Это последний шаг к нирване – когда уже ничего не надо. Но Макс знал, что ему в этой жизни ещё нужно множество вещей таких, как абсент и гашиш. Это то, без чего угаснет зловещий синеватый огонёк его творчества, то ради чего стоит жить. Его друзья и возлюбленные канули в Лету, пытаясь плыть по совсем иной реке – загнивающему потоку времени. Кто-то перепутался стрихнин с героином, кто револьвер с массажёром для висков. Их тела где-то там в глубине, из них и должно прорасти то самое треклятое Древо Червей, что стало являться в его кошмарах чаще и чаще.
Вот смешливая Элиза, совсем почти ещё ребёнок бежит по поросшему маками полю. Короткое чёрное платьице то и дело задирается обнажая бледные ноги. Её кожа прекрасна, как старый фарфор. – Ты же умерла, моя родная! – кричит ей Максимилиан сквозь завесу тумана.
Она ничего не слышит, продолжая смеяться, приближается к дереву, на котором в такт биению сердца раскачиваются простенькие качели, словно метроном. Она вспархивает на них, будто птица, тряся своими гладкими тёмными волосами. Они такие длинные и на ощупь, как щёлк. Макс помнил это даже сейчас.
– Эй, покачай меня! – кричит она улыбаясь окровавленным ртом.
Максимилиан смотрит на дерево – оно сочится червями. Переводит взгляд на Элизу – её закатившиеся глаза всё так же смеются, зияя белой пустотой. Кожа трескается, как старый пергамент, прекрасный ротик изгибается в улыбке – из него ползут черви. Вскоре они укутывают её тело словно кокон.

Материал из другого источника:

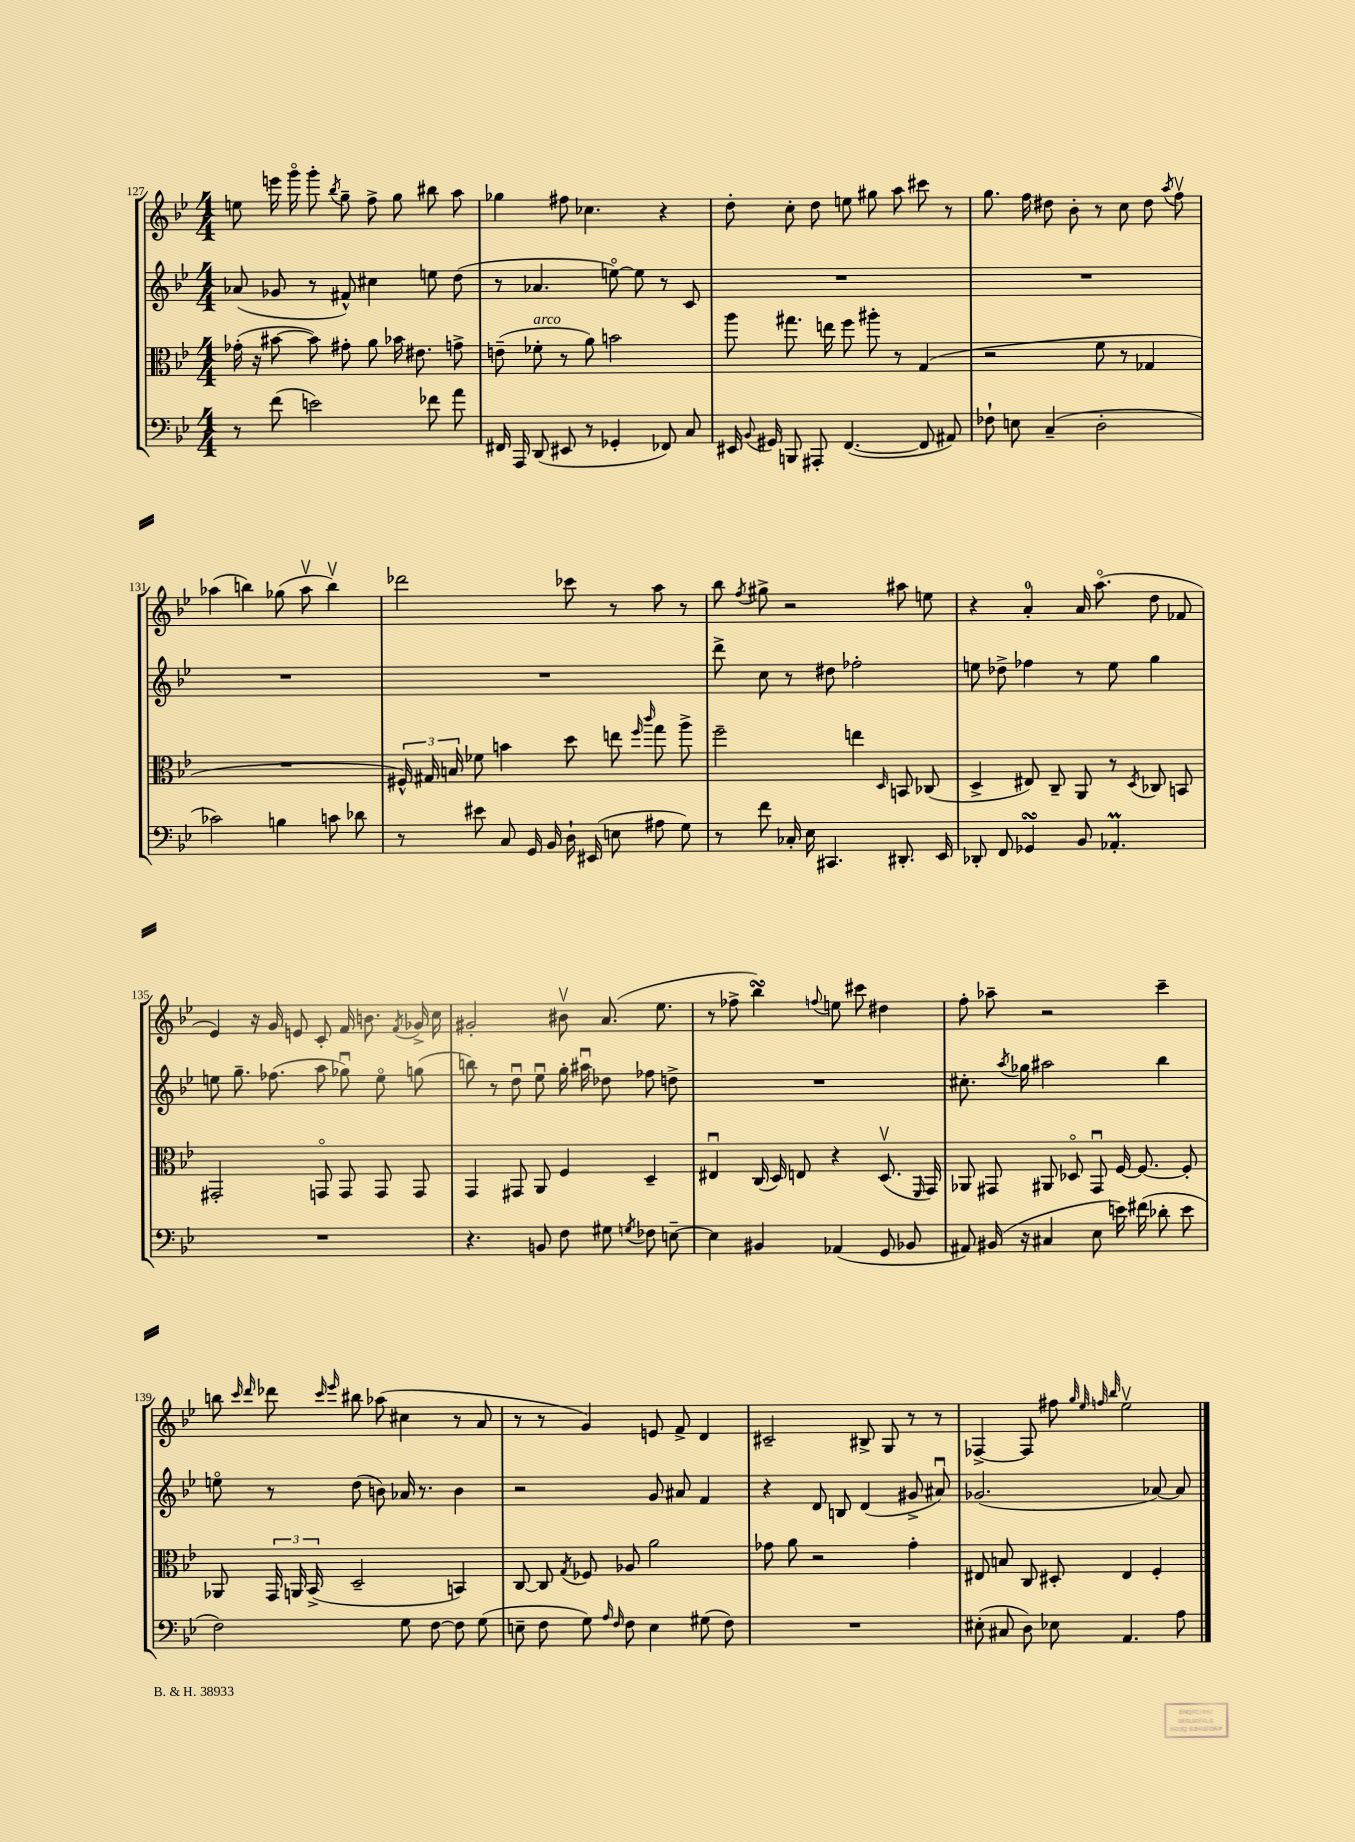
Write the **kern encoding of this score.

Он понял, что заснул прямо в кресле, опьянение часто возвращало его в старые кошмары. Все они одинаково болезненны и кровавы. Кошмары – как незаживающие язвы где-то глубоко в душе. Хотелось встать и рассказать бумаге про ещё один кошмар, но проклятая свинцовая тяжесть абсента – кресло отказывается отпускать тело писателя, словно зазывая досмотреть до конца все кошмары, как череду любимых фильмов. Максимилиан помнил их наизусть.
И снова сумрачный мост, словно сплетённый из множества сухих стеблей. Там внизу, где должна быть вода, лишь клубится густой туман. На мосту стоит Артур, всё ещё хранящий внешность юного романтического героя. На нём белый костюм, и ветер треплет светлые волосы, Максимилиан помнил, что они пахли горной лавандой. Он помнил о нём всё, даже больше, чем Арти хотел бы. На лице улыбка, как застывшая маска. Все мертвецы из его снов улыбаются, как черепа на полке древнего склепа. Кажется, что у них такая природа. Маска смерти – подразумевает улыбку.
– Пойдём со мной туда, где ветер ласкает травы…
Где умирать легко. И все всё время правы, – шепчет Артур какой-то милый рифмованный бред под аккомпанемент ветра.
– Куда? – голос Максимилиана дрожит, комок в горле, словно пытаешься кричать сквозь сон.
– Мы укроемся в тени дерева, что стоит вон там, – снова возникает это поле, такое до боли знакомое с кровавыми каплями маков.
И хочется бежать со всех ног, но дерево становится ближе. Арти касается ветвей, черви жадно впиваются в его кожу, прогрызая насквозь гниющее мясо, обнажая кости.
– Быть мертвецом – это проще простого, – он улыбается как на рекламном плакате, а из глаз и рта его лезут черви, освобождая себе дорогу.
Максимилиан проснулся. Он не знал, день сейчас или ночь, темнота нарушила ощущение времени, абсент украл реальность. Этот так просто сделать один шаг к своим мертвецам, навсегда забыться в их подземных объятьях, ведь кроме них и горького зелёного напитка у него больше ничего нет.